El papa, en su discurso en la ONU, ha cargado con dureza contra las instituciones financieras que, a su juicio, producen una «sumisión asfixiante» a la población y abocan a los pueblos a la «pobreza, exclusión social y dependencia». Tacha de «irresponsable desgobierno» la gestión de la economía a nivel mundial y ha invitado a una «severa reflexión» sobre esta situación. Nueva York, la sede del capitalismo, ha presenciado ese alegato papal. Es una llamada de atención de la Iglesia, no ha sido la primera ni será la última, sobre la hipoteca que padecemos, una losa que nos impide desarrollarnos con justicia. Con este motivo, analistas progresistas han vuelto a poner sobre la mesa la necesidad de crear instituciones crediticias que no adopten la forma bancaria. Cooperativas de crédito y otras fórmulas de que nos adelanten dinero para devolverlo sin intereses exorbitantes.
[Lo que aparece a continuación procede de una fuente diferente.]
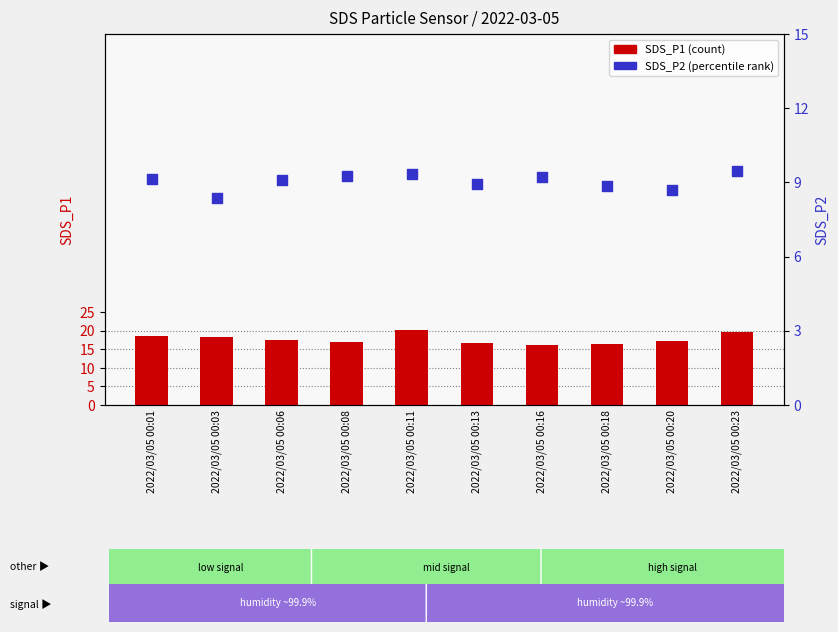

What is the total value across all series at 2022/03/05 00:06?

26.7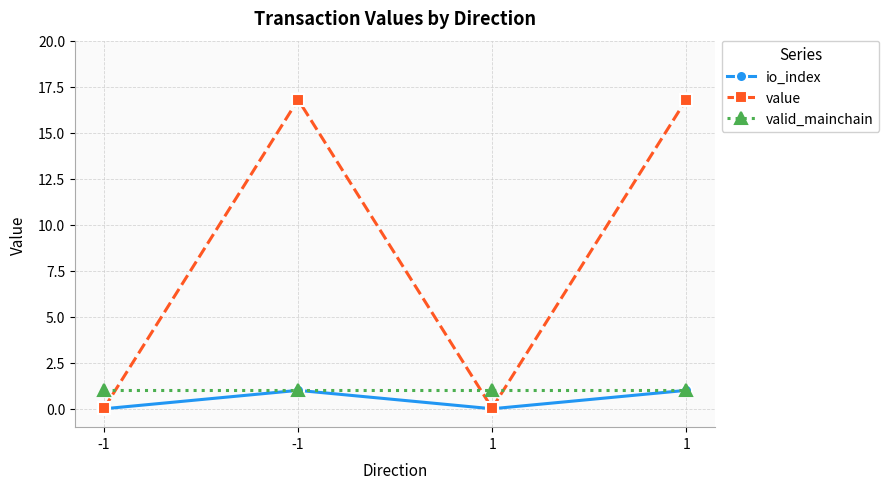

Rank the categories by value value from lowest to highest.

-1, 1, -1, 1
En realidad la banca, en su versión actual, es relativamente moderna. Hasta el siglo XIX los prestamistas, o «usureros» en versión crítica, era gente con dinero que lo prestaba de una forma no institucional, y así se financiaban ciudades, guerras, familias. Cuando la gente no pagaba los ricos tenían sicarios crueles por lo que los deudores se apresuraban a pagar sus deudas sin necesidad de garantías ni hipotecas. La misma institución de la hipoteca es también moderna.

La banca necesita reinventarse para que siga siendo aceptada. La imagen de una banca desahuciando a una familia, echándola a la calle, las más de las veces por haber perdido el trabajo, por haber perdido el empleo no hace sino agudizar ese aspecto maléfico de la banca.